By the time this Slip reaches you you will probably have seen the notice about the proposed X. tie. I hope there will be a sufficient demand to justify going ahead with the scheme, and that the ladies will not be backward in making suggestions for a feminine equivalent. Perhaps an X. aba would do? (I will not venture nearer to the bone by adding a letter to this word, subtracting one, and making a clumsy *nd*r*ct *n*gr*m: no Xìmenean lady would tolerate such unsoundness). Another possibility is that any husband, fiancé, great-uncle, etc., of a lady entitled to the tie could wear it in her stead. This would be particularly suitable for those whose Sunday meals are ruined by me: I have had letters from such sufferer. The Secretary for Crossword Affairs at the Obs. Office asked, on hearing of the proposal, if I was going to have the colours reversed for mine.
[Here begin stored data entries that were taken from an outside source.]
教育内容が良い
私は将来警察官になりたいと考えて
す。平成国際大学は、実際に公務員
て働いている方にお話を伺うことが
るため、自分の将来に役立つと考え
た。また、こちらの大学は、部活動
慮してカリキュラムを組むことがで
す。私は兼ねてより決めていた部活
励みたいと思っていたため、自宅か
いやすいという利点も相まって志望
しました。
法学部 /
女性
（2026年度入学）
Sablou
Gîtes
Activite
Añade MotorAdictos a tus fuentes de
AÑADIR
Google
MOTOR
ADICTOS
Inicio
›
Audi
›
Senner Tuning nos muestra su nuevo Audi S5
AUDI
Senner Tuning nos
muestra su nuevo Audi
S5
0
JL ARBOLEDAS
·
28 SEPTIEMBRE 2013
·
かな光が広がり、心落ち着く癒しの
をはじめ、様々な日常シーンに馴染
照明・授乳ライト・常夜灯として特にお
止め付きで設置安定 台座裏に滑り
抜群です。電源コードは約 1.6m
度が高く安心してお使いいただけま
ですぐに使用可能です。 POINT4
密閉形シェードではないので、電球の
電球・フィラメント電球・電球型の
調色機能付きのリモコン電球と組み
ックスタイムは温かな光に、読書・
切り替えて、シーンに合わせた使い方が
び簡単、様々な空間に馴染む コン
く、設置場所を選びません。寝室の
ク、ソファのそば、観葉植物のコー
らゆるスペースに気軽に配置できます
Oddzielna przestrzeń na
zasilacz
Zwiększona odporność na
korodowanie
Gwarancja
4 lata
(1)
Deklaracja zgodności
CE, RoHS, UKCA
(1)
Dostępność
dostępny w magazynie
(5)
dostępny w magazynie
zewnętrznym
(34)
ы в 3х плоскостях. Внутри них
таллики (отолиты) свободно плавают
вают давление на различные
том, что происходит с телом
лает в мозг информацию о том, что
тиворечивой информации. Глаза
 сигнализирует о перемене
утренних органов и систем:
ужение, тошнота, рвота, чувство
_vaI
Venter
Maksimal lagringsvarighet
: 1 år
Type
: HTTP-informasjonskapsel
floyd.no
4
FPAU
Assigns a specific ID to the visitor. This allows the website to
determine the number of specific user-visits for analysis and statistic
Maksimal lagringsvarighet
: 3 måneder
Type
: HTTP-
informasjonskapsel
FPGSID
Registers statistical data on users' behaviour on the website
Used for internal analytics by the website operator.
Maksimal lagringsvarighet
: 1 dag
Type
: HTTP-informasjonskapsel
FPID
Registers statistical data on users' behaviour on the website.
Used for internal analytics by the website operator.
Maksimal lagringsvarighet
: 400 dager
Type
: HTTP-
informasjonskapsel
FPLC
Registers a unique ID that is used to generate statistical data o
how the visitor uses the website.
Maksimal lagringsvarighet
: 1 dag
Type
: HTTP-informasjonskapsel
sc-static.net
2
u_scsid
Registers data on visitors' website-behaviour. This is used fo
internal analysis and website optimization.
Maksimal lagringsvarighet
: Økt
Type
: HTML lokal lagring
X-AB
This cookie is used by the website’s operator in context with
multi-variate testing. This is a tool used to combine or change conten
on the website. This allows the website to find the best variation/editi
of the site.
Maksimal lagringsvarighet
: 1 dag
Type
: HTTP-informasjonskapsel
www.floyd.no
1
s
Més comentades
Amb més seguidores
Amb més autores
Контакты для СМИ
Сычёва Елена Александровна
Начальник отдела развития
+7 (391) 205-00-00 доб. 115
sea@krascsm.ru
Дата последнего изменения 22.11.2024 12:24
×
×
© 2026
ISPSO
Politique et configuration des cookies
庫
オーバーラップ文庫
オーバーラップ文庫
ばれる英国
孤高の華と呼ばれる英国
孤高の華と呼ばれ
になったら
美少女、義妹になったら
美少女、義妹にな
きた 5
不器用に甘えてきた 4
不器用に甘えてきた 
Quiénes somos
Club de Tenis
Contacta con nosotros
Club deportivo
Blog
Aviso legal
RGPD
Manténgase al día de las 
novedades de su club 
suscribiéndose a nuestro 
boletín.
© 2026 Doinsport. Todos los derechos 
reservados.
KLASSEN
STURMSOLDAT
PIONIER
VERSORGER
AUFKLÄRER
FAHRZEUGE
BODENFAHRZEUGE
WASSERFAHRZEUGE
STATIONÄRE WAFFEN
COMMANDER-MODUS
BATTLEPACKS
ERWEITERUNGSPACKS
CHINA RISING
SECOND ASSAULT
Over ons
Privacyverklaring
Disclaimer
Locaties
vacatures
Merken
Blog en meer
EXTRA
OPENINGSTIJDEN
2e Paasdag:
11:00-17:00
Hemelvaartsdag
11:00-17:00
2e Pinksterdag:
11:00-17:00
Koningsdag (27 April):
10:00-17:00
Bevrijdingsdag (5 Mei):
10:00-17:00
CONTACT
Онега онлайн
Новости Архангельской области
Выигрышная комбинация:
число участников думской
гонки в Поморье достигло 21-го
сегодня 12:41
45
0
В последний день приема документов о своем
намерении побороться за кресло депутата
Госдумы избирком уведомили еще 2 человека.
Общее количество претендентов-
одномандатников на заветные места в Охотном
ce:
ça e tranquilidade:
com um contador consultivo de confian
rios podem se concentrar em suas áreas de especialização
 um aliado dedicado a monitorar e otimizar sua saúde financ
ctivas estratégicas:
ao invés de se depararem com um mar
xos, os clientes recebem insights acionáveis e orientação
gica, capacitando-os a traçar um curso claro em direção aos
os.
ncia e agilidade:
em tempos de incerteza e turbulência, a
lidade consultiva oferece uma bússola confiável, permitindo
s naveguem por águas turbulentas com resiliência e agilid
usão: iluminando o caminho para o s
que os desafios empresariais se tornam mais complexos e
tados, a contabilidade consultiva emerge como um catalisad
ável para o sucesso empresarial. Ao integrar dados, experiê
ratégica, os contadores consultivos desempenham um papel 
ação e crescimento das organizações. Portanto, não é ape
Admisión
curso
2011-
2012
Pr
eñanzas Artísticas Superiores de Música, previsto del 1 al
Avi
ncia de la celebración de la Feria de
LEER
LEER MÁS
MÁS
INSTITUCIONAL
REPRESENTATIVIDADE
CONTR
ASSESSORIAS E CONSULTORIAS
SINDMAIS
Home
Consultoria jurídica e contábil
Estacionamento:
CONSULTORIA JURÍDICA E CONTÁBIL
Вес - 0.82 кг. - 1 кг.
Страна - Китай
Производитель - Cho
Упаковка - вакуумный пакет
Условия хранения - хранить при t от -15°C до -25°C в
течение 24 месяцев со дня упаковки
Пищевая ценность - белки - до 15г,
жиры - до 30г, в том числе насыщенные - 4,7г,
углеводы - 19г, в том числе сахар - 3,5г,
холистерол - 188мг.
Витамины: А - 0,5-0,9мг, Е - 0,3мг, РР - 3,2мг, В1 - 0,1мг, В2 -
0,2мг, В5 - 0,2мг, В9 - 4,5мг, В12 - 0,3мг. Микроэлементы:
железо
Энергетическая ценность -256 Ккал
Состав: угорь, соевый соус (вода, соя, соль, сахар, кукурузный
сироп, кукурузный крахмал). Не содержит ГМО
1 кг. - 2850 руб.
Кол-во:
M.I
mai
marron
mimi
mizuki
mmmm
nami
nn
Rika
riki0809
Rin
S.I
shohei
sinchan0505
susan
I doubt if I could afford the cleaners’ bills, but such a tie might do as a distinction to be claimed by any winner of at least one prize or H.C. It might not be appropriate for every occasion: for this reason, and in the interests of economy, owners might limit themselves to a Club Day—the first Sunday of each month, say, or the parts of said day during which they were unlikely to be seen by strangers. (I would be prepared to join them except during attendance in School Chapel. If I did thus join them, stuck solvers might enjoy exclaiming “I hope it chokes him”). If you send your views in to Tudor St., you might like to add a note on your reaction to this further suggestion. Personally I like it: think of the monthly announcement in the slip “After Ximenes Crossword No. So-and-so colours were awarded to So-and-so”! Those newly honoured would enjoy that, and it might prove to be an effective carrot.
P.S. To kind enquirers:—I am now fit as and/or for any fiddle.